To begin, introducing my own Weltanschauung (worldview) is essential to a reader framing themselves in the context I am experiencing. I am from England, Leeds in particular. My exposure to drainage, or rather awareness that there are drains all around me, down every street, resurfaces when it does just that, and appears on the news as flooding, or foul matter appearing from a manhole. Basically, my country, the local environmental law and governance structures, exist in a way that maintains a degree of order to this service, it is only when there is some lack of it, we find ourselves temporarily in a state of chaos.
But, what if this environment was constantly challenging, undergoing flux and disorder? How is drainage here best addressed and what does that look like? Some previous blogs by our team described the camps and the wastewater management at these sites. However, in my next two-part blog series, I want to frame how the WASH experts (UNHCR and UNICEF) and camp residents I interviewed combine drainage with WASH, and in doing so take away some learning points to enlighten, not only my own worldview, but yours too, about where the nexus exists in gaining support from every stakeholder involved, in possibly improving these systems. This piece covers refugee camps in the Kurdistan Region of Iraq, in particular, Dohuk and Erbil Governorates.
Firstly, what my own worldview tells me, in reflection, is that drainage is an almost intangible service, put in place by a local management body or authority. We do not readily take heed of its existence, unless this service, an intangible one for the most part, suddenly appears on our doorstep. On occasion, this surface water is cross-contaminated by blackwater (sewage) and greywater (bathroom sinks, showers, tubs, and washing water), where systems are not designed properly and the propensity of cross-contamination increases.

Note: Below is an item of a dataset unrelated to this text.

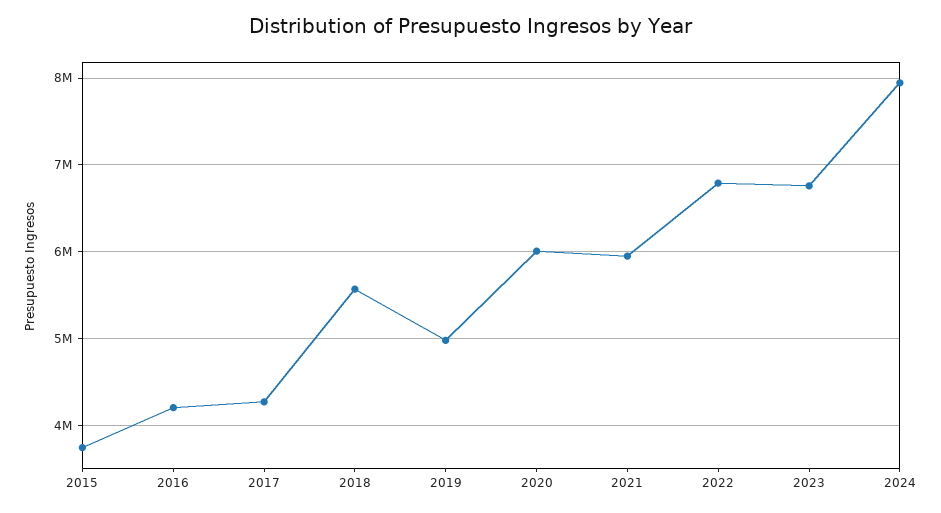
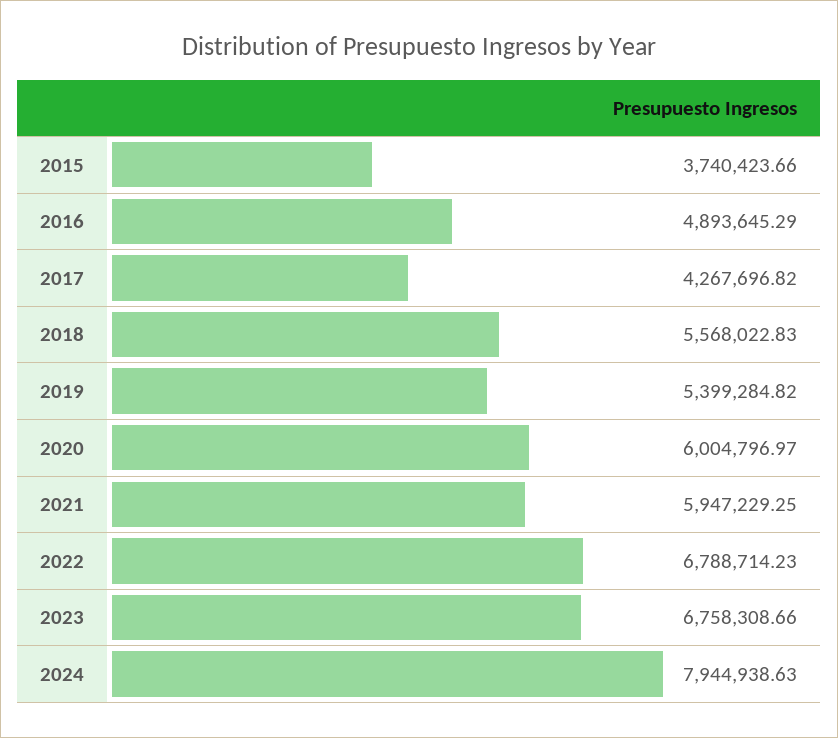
2016: 4200000 -> 4893645.29
2019: 5000000 -> 5399284.82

Understanding how combining sustainable drainage (SuDS) with WASH, within the context of a challenging environment like a refugee or IDP camp is achieved, seemed to make most sense by speaking to those involved in designing the WASH systems in the camps. First a semi-structured interview was conducted with the United Nations High Commissioner for Refugees (UNHCR), in particular, the agency’s Assistant WASH Officer Mr Kawa Yahya. From the 17 questions posed, it became clear that the UNHCR’s approach has been to ensure that camp residents have functional drainage services in place, which seek to convey wastewater out of the camp. Mr Yahya described that in Qushtapa refugee camp “each family has their own water collection system, chemically and biologically sanitised,” and “each a standard septic tank of about 5m3”. From observation, the degree of engineering in place and use of heavy duty pipes (grey water, for example, is conveyed through 6-inch diameter underground PVC pipe) are indications of assuring durability and robustness, and in particular creating improved drainage services for camp residents.

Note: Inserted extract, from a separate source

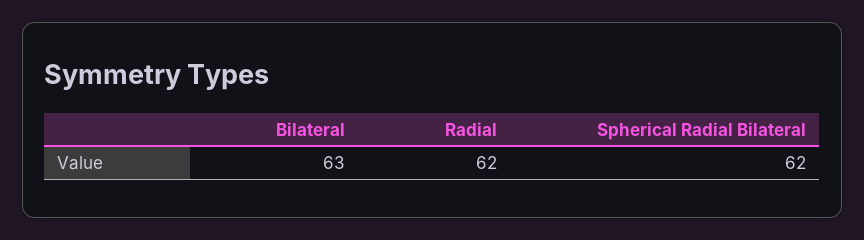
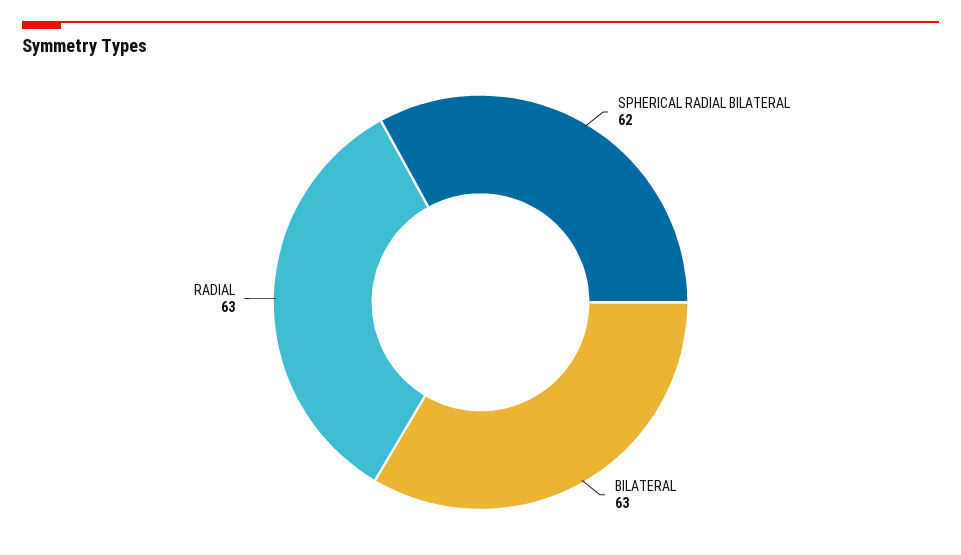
Radial: 62 -> 63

These services may not entirely be intangible, but walking around, and comparing camps, it becomes obvious; components of UNHCR’s drainage management train within the camp is increasingly hidden and well serviced. Unnervingly, my thoughts largely rest on three emerging trends in the upgraded camp drainage systems; a) Cost, b) Amenity, and c) Conveyed water quality. These systems can not, at first sight, be feasible the world over, although this is an assumption; addressing the rising trends of displaced peoples internally and across borders by constructing concrete jungles only exacerbates another issue somewhere else. In this instance, that somewhere else was the lack of biodiversity and amenity, moreover, the untreated waterlogged fields beyond the camp, where conveyed wastewater weaves between piles of rubbish.
The good news, where there are clouds, there are silver linings. Metaphorical or not, UNHCR’s Mr Yahya’s awareness of the poorly addressed use and management of conveyed water, was the silver slither of relief that brought joy to my ears. He described attempts to deal with this conveyed water appropriately as being met with “opposition”, but as I left his office laden with camp designs on the walls, it was apparent, ‘here is the agency that might want to deal with that leg of the drainage management train,’ and just maybe introduce sustainable approaches to dealing with it.
In my next blog, I will discuss my interview with a UNICEF WASH expert, who dealt with agencies involved in the camp design and construction in Kurdistan since early 2014, and then a camp resident, sending ripples through her neighbour’s water reuse practices.